Noch dramatischer sieht die Situation bei den Zulieferern aus: 5.500 sind es heute; bis 2010 werden 2.000 vom Markt verdrängt werden. Die Top 20 werden dann 50% (heute 27%) des Zuliefervolumens der Automobilhersteller abdecken. Um dies zu erreichen, werden die Automobilhersteller auch weiterhin hohe Anteile eigener Wertschöpfung auslagern. So wie sich die Beziehung zwischen Händler und Zulieferer ändert, so verändert sich auch die Beziehung zwischen Händler und Endkunde. Der Autokäufer wird zukünftig nicht nur sein Fahrzeug am PC konfigurieren und bestellen können; er kann auch verfolgen, wie es Schritt für Schritt in der Fabrik entsteht. Die Kosteneinsparungen entlang der automobilen Wertschöpfungskette belaufen sich auf durchschnittlich EURO 790 je Fahrzeug.
Der rasante Wandel in der Automobilindustrie erfordert von allen Marktteilnehmern einen massiven Aufbau sozialer und kultureller Kompetenzen. Das Wissen und die Ressourcen für die Entwicklung neuer Softwareanwendungen, von Elektronik, Mechatronik-Systemen oder Telematik-Diensten wird ebenso über Erfolg und Misserfolg entscheiden, wie Supply Chain Management Know-how und das Management komplexer Netzwerkorganisationen.

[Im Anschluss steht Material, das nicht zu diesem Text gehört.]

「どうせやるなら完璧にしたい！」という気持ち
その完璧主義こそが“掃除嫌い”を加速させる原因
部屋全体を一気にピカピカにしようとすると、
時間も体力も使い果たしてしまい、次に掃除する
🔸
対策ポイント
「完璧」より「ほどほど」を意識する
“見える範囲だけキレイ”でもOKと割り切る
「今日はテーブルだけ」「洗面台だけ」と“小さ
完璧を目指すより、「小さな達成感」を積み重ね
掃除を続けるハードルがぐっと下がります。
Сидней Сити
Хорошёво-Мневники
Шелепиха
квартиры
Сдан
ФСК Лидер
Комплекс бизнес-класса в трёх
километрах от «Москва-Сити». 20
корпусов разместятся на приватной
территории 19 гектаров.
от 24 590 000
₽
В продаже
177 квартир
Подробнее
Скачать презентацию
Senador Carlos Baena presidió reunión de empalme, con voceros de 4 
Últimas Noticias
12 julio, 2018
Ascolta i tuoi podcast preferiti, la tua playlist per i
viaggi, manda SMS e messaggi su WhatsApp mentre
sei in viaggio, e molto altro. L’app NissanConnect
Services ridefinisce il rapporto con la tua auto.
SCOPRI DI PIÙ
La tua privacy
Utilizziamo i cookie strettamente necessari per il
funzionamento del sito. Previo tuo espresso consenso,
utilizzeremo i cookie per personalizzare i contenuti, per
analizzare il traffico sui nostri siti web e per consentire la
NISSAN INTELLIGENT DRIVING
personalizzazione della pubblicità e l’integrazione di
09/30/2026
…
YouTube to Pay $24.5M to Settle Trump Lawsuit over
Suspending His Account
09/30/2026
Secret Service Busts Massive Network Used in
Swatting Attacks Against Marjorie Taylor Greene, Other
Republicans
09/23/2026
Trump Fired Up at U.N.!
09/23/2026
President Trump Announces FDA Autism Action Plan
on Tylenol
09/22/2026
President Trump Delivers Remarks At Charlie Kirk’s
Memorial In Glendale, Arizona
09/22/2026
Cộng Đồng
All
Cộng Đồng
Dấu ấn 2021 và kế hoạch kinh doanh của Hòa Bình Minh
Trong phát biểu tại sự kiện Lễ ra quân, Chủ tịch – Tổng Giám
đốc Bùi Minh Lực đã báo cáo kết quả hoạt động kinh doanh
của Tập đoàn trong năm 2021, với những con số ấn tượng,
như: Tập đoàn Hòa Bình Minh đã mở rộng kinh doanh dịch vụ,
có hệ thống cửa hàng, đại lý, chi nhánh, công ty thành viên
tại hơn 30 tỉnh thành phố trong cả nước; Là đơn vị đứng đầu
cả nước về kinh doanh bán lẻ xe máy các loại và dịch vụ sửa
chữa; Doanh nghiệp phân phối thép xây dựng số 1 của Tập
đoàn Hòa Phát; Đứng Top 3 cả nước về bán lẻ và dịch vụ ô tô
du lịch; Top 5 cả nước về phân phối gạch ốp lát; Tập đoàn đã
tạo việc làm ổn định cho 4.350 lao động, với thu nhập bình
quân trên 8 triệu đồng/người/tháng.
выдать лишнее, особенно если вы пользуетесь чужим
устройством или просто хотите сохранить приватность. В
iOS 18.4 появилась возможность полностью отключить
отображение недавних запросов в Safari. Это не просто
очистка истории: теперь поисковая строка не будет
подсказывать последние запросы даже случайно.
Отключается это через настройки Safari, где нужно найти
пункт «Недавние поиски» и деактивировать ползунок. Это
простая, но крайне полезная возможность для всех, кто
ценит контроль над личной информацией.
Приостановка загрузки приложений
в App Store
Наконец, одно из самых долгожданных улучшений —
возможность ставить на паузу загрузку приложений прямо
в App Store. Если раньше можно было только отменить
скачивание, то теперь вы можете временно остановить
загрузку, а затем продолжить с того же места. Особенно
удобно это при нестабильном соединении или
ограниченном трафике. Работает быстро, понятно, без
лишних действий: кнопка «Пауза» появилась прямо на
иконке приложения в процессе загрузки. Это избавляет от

Zulieferer und Ausrüster müssen konsequent neue Business Designs entwickeln. Die Studie „Automobiltechnologie 2010“ zeigt, wie durch innovative Geschäftsmodelle und klare Strategien profitable Unternehmen entstehen. Das Gros der Unternehmen ist hiervon noch weit entfernt. Nur die Top-Performer der Branche konnten in den letzten fünf Jahren eine durchschnittliche Umsatzrendite von über 20% realisieren. Alle hatten überlegene Business Designs und waren offen für neue, kreative Modelle zur Finanzierung des Wandels.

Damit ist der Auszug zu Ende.